As shown in Table 1, Eternal Ink Light Red contains the skin sensitizer Pigment Red 170. Therefore, it was expected that this ink would score positive as a skin sensitizer in our RHS model (high IL‐18 SI: 88 ± 45). In comparison, Intenze Gold Label Bright Red, which also causes clinical allergy, does not contain any substances with skin sensitization potential according to its label. However, on the basis of the chemical compositions of both the preservative diazolidinyl urea and Pigment Orange 13 present in Intenze Gold Label Bright Red, one may expect the release of oxidation products with skin sensitization capacity over time (ie, formaldehyde and 3,3′‐chlorobenzidine). This may explain the difference that we found between Eternal Ink Light Red (positive score as a skin sensitizer) and Gold Label Bright Red (negative score as a skin sensitizer) in our RHS model. We are aware of the fact that 24 hours of exposure is a current limitation of our RHS model, as this excludes possible toxic effects of red ink pro‐electrophiles and pre‐electrophiles (OECD 2012). These processes can be studied in the RHS model in the future by extending the exposure time, or by co‐exposure with ultraviolet light.
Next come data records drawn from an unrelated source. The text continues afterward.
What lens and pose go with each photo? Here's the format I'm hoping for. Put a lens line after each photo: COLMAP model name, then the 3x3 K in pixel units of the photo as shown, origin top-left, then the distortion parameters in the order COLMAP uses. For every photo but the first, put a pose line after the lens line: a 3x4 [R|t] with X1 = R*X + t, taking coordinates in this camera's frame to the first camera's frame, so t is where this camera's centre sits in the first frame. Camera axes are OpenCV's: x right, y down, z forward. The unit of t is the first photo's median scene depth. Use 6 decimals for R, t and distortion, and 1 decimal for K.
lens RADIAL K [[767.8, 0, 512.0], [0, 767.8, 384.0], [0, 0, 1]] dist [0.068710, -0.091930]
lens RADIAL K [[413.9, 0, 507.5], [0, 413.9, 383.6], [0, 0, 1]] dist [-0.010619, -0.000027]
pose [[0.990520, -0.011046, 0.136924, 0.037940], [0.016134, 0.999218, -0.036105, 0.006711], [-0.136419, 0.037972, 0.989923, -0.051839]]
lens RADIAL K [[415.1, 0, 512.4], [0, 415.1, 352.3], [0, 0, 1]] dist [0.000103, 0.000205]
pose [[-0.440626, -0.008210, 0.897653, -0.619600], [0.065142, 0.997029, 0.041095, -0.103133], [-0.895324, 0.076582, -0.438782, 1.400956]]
In order to investigate the black inks further, HPLC was used to screen for PAHs. The black inks contained a number of compounds correlating with PAHs, with Intenze Sculpting Black containing 1 compound (peak 11), which was confirmed as being benzo[a]pyrene. Considering the sensitizing (and carcinogenic) properties of PAHs, and in particular of benzo[a]pyrene,17, 28 these PAHs may be related to the cytotoxicity and high IL‐18 release observed after RHS exposure to Intenze Sculpting Black. Although reactions to black inks have been reported, such as papular and nodular reactions and phototoxic reactions, allergic reactions to black tattoo ink rarely occur.1, 2, 33, 34 One possible explanation for this may be that the PAHs are removed from the skin with time, in contrast to the encapsulated ink pigments.35, 36 Also, whereas a substantial increase in IL‐18 secretion was observed in the RHS after exposure to Intenze Sculpting Black, our RHS IL‐18 assay represents only keratinocyte activation (key event 2 of the sensitization AOP), and further downstream key events, such as dendritic cell activation and T cell priming, may possibly not occur. This will be a subject for further investigation.
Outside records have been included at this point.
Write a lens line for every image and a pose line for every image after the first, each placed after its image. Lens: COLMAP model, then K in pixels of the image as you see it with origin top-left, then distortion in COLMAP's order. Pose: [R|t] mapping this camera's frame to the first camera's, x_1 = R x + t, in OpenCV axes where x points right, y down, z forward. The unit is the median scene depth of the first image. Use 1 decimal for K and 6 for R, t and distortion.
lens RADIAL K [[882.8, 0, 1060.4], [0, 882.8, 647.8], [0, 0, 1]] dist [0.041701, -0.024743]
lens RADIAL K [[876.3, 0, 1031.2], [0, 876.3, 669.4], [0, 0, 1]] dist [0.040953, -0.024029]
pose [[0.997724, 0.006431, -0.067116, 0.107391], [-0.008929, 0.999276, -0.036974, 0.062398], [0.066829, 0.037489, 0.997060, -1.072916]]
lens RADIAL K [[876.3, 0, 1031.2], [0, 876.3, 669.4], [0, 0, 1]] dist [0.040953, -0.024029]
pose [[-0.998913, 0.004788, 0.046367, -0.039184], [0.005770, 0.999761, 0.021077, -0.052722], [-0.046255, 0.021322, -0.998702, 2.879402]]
Tattoo inks currently do not fall under European harmonized legislation, but under national regulations based on resolution CoE ResAP (2008)1.12 These regulatory frameworks differ between countries: some EU countries do not have specific legislation regarding tattoo safety; some countries regulate tattooing practices, but do not transpose the CoE ResAP into the national legislation; and some countries have adopted either CoE ResAP (2003)2 or CoE ResAP (2008)1.37 The European Chemicals Agency is therefore preparing a dossier for the restriction of hazardous chemicals in tattoo inks under the Registration, Evaluation, Authorization, and Restriction of Chemicals Regulation (REACH, Regulation [EC] No. 1907/2006). This document will provide information on all of the required toxicology endpoints.

CONCLUSION

Our results contribute to a better understanding of the tattoo‐induced complications observed in our outpatient tattoo clinic, where we observed most allergic reactions in red pigmented tattoos.4, 5 The substantial increase in IL‐18 release that we observed in RHS exposed to Eternal Ink Light Red supports the clinical data in suggesting that this ink may be responsible for chronic allergic reactions. As the number of people with a tattoo has been increasing significantly during the past decade, it is important for adequate safety assessment of tattoo inks to be implemented.